### DIRECTION:
Reproduce the listing word for word. Skip any image.

### DATA EXCERPTS:
+++

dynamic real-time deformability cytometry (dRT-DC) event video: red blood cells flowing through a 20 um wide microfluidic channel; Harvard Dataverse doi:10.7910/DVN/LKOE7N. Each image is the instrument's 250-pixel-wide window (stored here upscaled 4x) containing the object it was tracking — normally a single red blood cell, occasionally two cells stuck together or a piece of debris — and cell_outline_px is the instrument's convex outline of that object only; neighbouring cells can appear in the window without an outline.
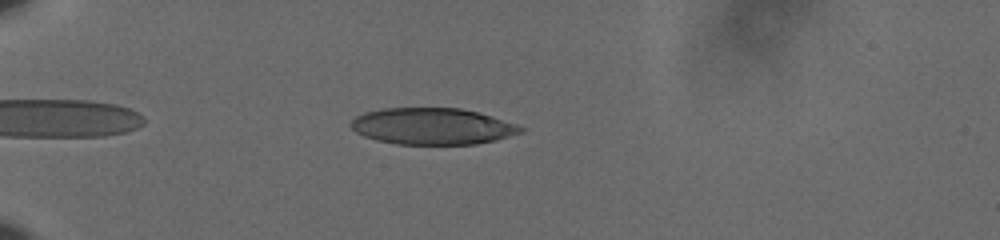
{"species": "human", "species_latin": "Homo sapiens", "temperature_condition": "cold", "stored_images_in_passage": 47, "camera_frame_rate_fps": 3000, "um_per_image_px": 0.085, "donor": {"sex": "male"}, "frame": {"image": 1, "passage_image": 6, "time_ms": 1.667, "image_size_px": [1000, 240], "cell_outline_px": [[528, 128], [524, 132], [496, 140], [476, 144], [396, 144], [376, 140], [364, 136], [356, 132], [348, 124], [356, 116], [364, 112], [384, 108], [460, 108], [492, 116]], "centroid_in_image_um": [36.76, 10.73], "position_along_channel_um": 48.2, "area_um2": 36.3}}
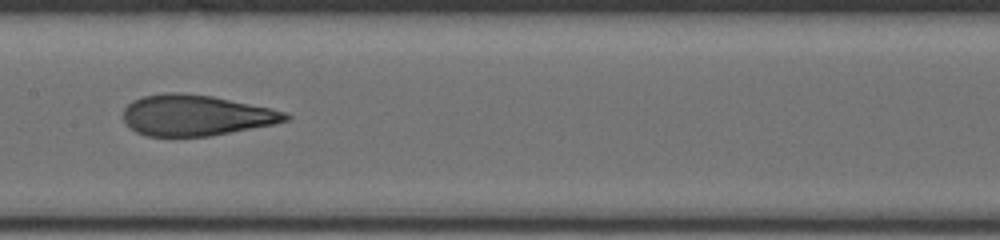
{"frame": {"image": 2, "passage_image": 21, "time_ms": 6.667, "image_size_px": [1000, 240], "cell_outline_px": [[292, 116], [288, 120], [272, 124], [208, 136], [148, 136], [136, 132], [128, 128], [124, 120], [124, 108], [132, 100], [144, 96], [164, 92], [184, 92], [212, 96], [268, 108], [284, 112]], "centroid_in_image_um": [16.58, 9.79], "position_along_channel_um": 190.8, "area_um2": 38.32}}
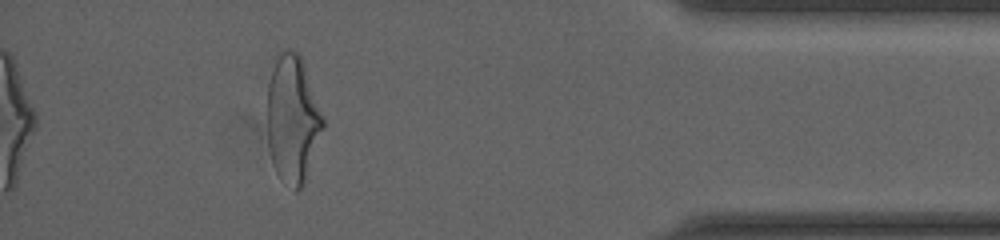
{"frame": {"image": 3, "passage_image": 42, "time_ms": 13.667, "image_size_px": [1000, 240], "cell_outline_px": [[324, 128], [304, 184], [296, 192], [280, 180], [272, 164], [268, 144], [268, 84], [276, 52], [284, 48], [288, 48], [296, 52], [300, 56], [304, 64], [324, 116]], "centroid_in_image_um": [24.87, 10.12], "position_along_channel_um": 410.3, "area_um2": 41.91}, "authors_computed_cell_mechanics": {"area_um2": 38.8994, "velocity_mm_per_s": 3.6485, "shape_relaxation_time_tau1_ms": 5.732, "shape_relaxation_time_tau2_ms": 1.2463, "deformation_change_tau1": 0.2046, "deformation_change_tau2": 0.0981}}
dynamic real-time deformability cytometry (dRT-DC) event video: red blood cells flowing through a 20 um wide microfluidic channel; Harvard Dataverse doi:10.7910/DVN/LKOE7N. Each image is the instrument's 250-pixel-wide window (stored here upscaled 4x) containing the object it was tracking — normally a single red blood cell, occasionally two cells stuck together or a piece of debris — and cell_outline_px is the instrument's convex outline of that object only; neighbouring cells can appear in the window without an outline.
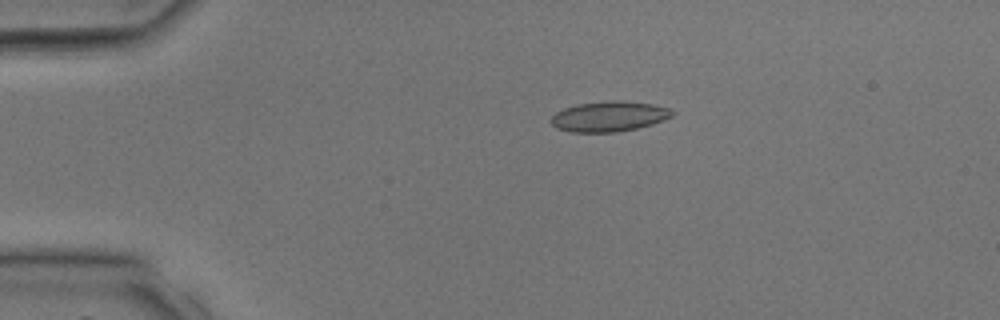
{"species": "common noctule bat (a hibernating species)", "species_latin": "Nyctalus noctula", "temperature_condition": "room temperature", "stored_images_in_passage": 37, "camera_frame_rate_fps": 3000, "um_per_image_px": 0.085, "animal": {"sex": "male", "body_mass_g": 17.9, "forearm_length_mm": 54.2}, "frame": {"image": 1, "passage_image": 7, "time_ms": 2.0, "image_size_px": [1000, 320], "cell_outline_px": [[676, 112], [672, 116], [664, 120], [652, 124], [636, 128], [616, 132], [572, 132], [556, 128], [548, 120], [556, 112], [564, 108], [576, 104], [612, 100], [616, 100], [652, 104], [668, 108]], "centroid_in_image_um": [51.75, 9.89], "position_along_channel_um": 33.3, "area_um2": 21.39}}
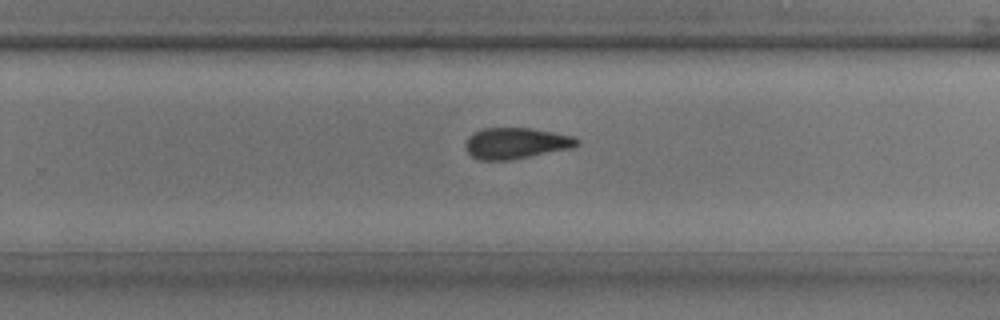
{"frame": {"image": 2, "passage_image": 24, "time_ms": 7.667, "image_size_px": [1000, 320], "cell_outline_px": [[580, 144], [572, 148], [512, 160], [476, 160], [464, 148], [464, 144], [468, 136], [484, 128], [532, 128], [572, 136], [580, 140]], "centroid_in_image_um": [43.85, 12.18], "position_along_channel_um": 286.0, "area_um2": 20.35}}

+++

### ANSWER FOR THIS EXERCISE:
dynamic real-time deformability cytometry (dRT-DC) event video: red blood cells flowing through a 20 um wide microfluidic channel; Harvard Dataverse doi:10.7910/DVN/LKOE7N. Each image is the instrument's 250-pixel-wide window (stored here upscaled 4x) containing the object it was tracking — normally a single red blood cell, occasionally two cells stuck together or a piece of debris — and cell_outline_px is the instrument's convex outline of that object only; neighbouring cells can appear in the window without an outline.
{"species": "human", "species_latin": "Homo sapiens", "temperature_condition": "cold", "stored_images_in_passage": 47, "camera_frame_rate_fps": 3000, "um_per_image_px": 0.085, "donor": {"sex": "male"}, "frame": {"image": 1, "passage_image": 6, "time_ms": 1.667, "image_size_px": [1000, 240], "cell_outline_px": [[528, 128], [524, 132], [496, 140], [476, 144], [396, 144], [376, 140], [364, 136], [356, 132], [348, 124], [356, 116], [364, 112], [384, 108], [460, 108], [492, 116]], "centroid_in_image_um": [36.76, 10.73], "position_along_channel_um": 48.2, "area_um2": 36.3}}
{"frame": {"image": 2, "passage_image": 21, "time_ms": 6.667, "image_size_px": [1000, 240], "cell_outline_px": [[292, 116], [288, 120], [272, 124], [208, 136], [148, 136], [136, 132], [128, 128], [124, 120], [124, 108], [132, 100], [144, 96], [164, 92], [184, 92], [212, 96], [268, 108], [284, 112]], "centroid_in_image_um": [16.58, 9.79], "position_along_channel_um": 190.8, "area_um2": 38.32}}
{"frame": {"image": 3, "passage_image": 42, "time_ms": 13.667, "image_size_px": [1000, 240], "cell_outline_px": [[324, 128], [304, 184], [296, 192], [280, 180], [272, 164], [268, 144], [268, 84], [276, 52], [284, 48], [288, 48], [296, 52], [300, 56], [304, 64], [324, 116]], "centroid_in_image_um": [24.87, 10.12], "position_along_channel_um": 410.3, "area_um2": 41.91}, "authors_computed_cell_mechanics": {"area_um2": 38.8994, "velocity_mm_per_s": 3.6485, "shape_relaxation_time_tau1_ms": 5.732, "shape_relaxation_time_tau2_ms": 1.2463, "deformation_change_tau1": 0.2046, "deformation_change_tau2": 0.0981}}
dynamic real-time deformability cytometry (dRT-DC) event video: red blood cells flowing through a 20 um wide microfluidic channel; Harvard Dataverse doi:10.7910/DVN/LKOE7N. Each image is the instrument's 250-pixel-wide window (stored here upscaled 4x) containing the object it was tracking — normally a single red blood cell, occasionally two cells stuck together or a piece of debris — and cell_outline_px is the instrument's convex outline of that object only; neighbouring cells can appear in the window without an outline.
{"species": "common noctule bat (a hibernating species)", "species_latin": "Nyctalus noctula", "temperature_condition": "room temperature", "stored_images_in_passage": 37, "camera_frame_rate_fps": 3000, "um_per_image_px": 0.085, "animal": {"sex": "male", "body_mass_g": 17.9, "forearm_length_mm": 54.2}, "frame": {"image": 1, "passage_image": 7, "time_ms": 2.0, "image_size_px": [1000, 320], "cell_outline_px": [[676, 112], [672, 116], [664, 120], [652, 124], [636, 128], [616, 132], [572, 132], [556, 128], [548, 120], [556, 112], [564, 108], [576, 104], [612, 100], [616, 100], [652, 104], [668, 108]], "centroid_in_image_um": [51.75, 9.89], "position_along_channel_um": 33.3, "area_um2": 21.39}}
{"frame": {"image": 2, "passage_image": 24, "time_ms": 7.667, "image_size_px": [1000, 320], "cell_outline_px": [[580, 144], [572, 148], [512, 160], [476, 160], [464, 148], [464, 144], [468, 136], [484, 128], [532, 128], [572, 136], [580, 140]], "centroid_in_image_um": [43.85, 12.18], "position_along_channel_um": 286.0, "area_um2": 20.35}}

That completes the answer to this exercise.